§ **SOURCE**:
=-=-=

He said those negotiations should be conducted transparently and their outcome should guarantee the effective use of the Clean Development Mechanism and ensure that polluters paid for their past emissions. Brazil supported the creation of targets for Annex I countries on the basis of common but differentiated responsibilities for the post-2012 period. However, the Kyoto Protocol did not expire in 2012 and it was therefore inaccurate to refer to a post-Kyoto regime. Those mistaken messages sent the wrong signal and were inconsistent with the magnitude and urgency of the issues at hand.
Developing countries had made voluntary efforts to reduce emissions and their additional contributions should be supported by greater financial and technological transfers from Annex I countries, he said. Last September, Brazil had organized a high-level meeting in Rio de Janeiro on sustainable development governance that aimed to take stock of future options on balancing economic, social and environmental concerns. The meeting had noted the importance of the United Nations leading the process of improving international environmental governance, the institutional structure of which would only be effective after a clear mandate, stable financing and political authority had been established.
MICHELA BOVI ( San Marino) said progress on new and renewable energy sources was a key aspect of removing climate change-related obstacles to achieving the Millennium Development Goals. It was very important to share experiences on new and renewable energy sources at international conferences and to involve the participation of civil society and the private sector. San Marino was outlining a national energy plan to effectively promote the use of environment-friendly, new and renewable sources of energy. The new legislation would substantially modify the country’s energy and environmental habits and reduce its dependence on imported energy.
Desertification was also an issue of concern, she said, adding that water scarcity was an obstacle to poverty alleviation and socio-economic development. Education for more sustainable water use as well as effective and efficient water-management strategies should be urgently introduced at all levels. Social policies should be based on sustainable development, environmental education and respect for the planet’s resources. The UNESCO report on threats posed by climate change to natural and cultural sites on the Word Heritage list provided significant examples of the planet’s deterioration and destabilization. The preservation of those resources required immediate action.
IRENE TEMBO ( Zambia) said working towards the achievement of sustainable development was no longer an option but a prerequisite for survival. The world needed an urgent transition from the industrial and high-consumption model of economic growth to a more ecologically-based model of development. Failure to do so would be a recipe for disaster. Zambia was disappointed at the failure to reach consensus at the fifteenth session of the Commission for Sustainable Development and urged all States to work towards a successful outcome at the sixteenth session.
As for the upcoming Bali conference, she suggested that there was a need to make financing mechanisms operational as well as to launch both the Adaptation Fund under the Kyoto Protocol and the Special Climate Change Fund. There was a need to establish measures to ensure the participation of all countries in the Protocol’s market-based mechanisms. Zambia also called upon developed countries to take the lead in reducing greenhouse gas emissions.

=-=-=

§ **SUPPLIED RECORDS**:
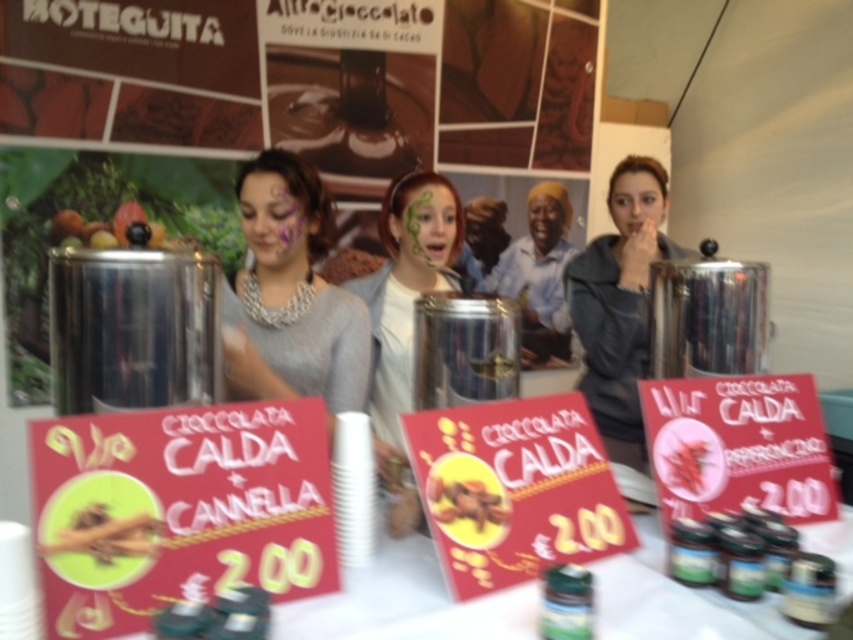
Question: From the image, what is the correct spatial relationship of green matte face paint at center in relation to brown matte nuts at center?

Choices:
 (A) left
 (B) right

Answer: (A)

Question: Does green matte face paint at center have a greater width compared to yellow cinnamon sticks at center?

Choices:
 (A) no
 (B) yes

Answer: (B)

Question: Based on their relative distances, which object is nearer to the matte gray sweater at center?

Choices:
 (A) smooth skin face at center
 (B) smooth skin face at upper center
 (C) yellow cinnamon sticks at center
 (D) matte purple face paint at center

Answer: (D)

Question: Which object is the closest to the matte purple face paint at center?

Choices:
 (A) smooth skin face at center
 (B) yellow cinnamon sticks at center
 (C) smooth skin face at upper center

Answer: (B)

Question: From the image, what is the correct spatial relationship of matte purple face paint at center in relation to yellow cinnamon sticks at center?

Choices:
 (A) left
 (B) right

Answer: (B)

Question: Which object is closer to the camera taking this photo?

Choices:
 (A) yellow cinnamon sticks at center
 (B) matte gray sweater at center
 (C) green matte face paint at center
 (D) matte purple face paint at center

Answer: (A)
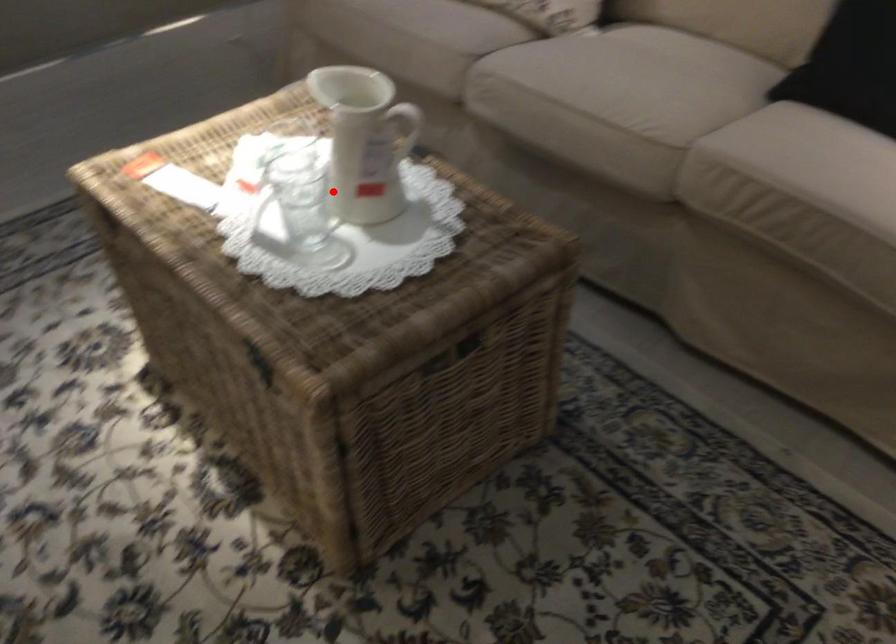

=-=-=

§ **REQUIRED WORK**:
1) Retype the climate debate passage word for word, starting with "MICHELA BOVI ( San" and going on through "on imported energy.".
2) Answer these from the climate debate passage:
(a) In which city did Brazil organize a high-level meeting last September?
(b) What kind of plan was San Marino outlining?
(c) At which session of the Commission for Sustainable Development did Zambia say consensus was not reached?
3) Proceed with the climate debate passage from the point where it stops.

§ **WRITTEN ANSWERS**:
1)
MICHELA BOVI ( San Marino) said progress on new and renewable energy sources was a key aspect of removing climate change-related obstacles to achieving the Millennium Development Goals. It was very important to share experiences on new and renewable energy sources at international conferences and to involve the participation of civil society and the private sector. San Marino was outlining a national energy plan to effectively promote the use of environment-friendly, new and renewable sources of energy. The new legislation would substantially modify the country’s energy and environmental habits and reduce its dependence on imported energy.

2)
(a) Rio de Janeiro
(b) A national energy plan
(c) The fifteenth session

3)
ANA RADU ( Republic of Moldova) said her country, a non-Annex I party to the Climate Change Convention, had reduced industrial-sector emissions by more than 25 per cent in the last 15 years. After joining the Convention, it had created its first National Commission with the aim of taking stock of greenhouse gas emissions and drafting an action plan to alleviate the impact of climate change on the environment and on socio-economic activities. The next step was to identify how to expand the country’s most important economic sectors and promote renewable energy to further reduce emissions.
Underscoring the crucial importance of energy for sustainable development, poverty eradication and the Millennium Goals, she pointed out that her country was in transition to a market economy and lacked energy resources. It was using biofuels, biomass and renewable energy obtained by pruning orchards and vineyards, as well as from vegetable residue, wheat straw, maize stalks and cobs, sunflower and tobacco stalks, and livestock. Unfortunately only a few of the country’s regions had the favourable winds needed to develop wind energy resources. Still, in the last decade, the 10-fold increase in energy resources had considerably fuelled interest in renewable energy sources.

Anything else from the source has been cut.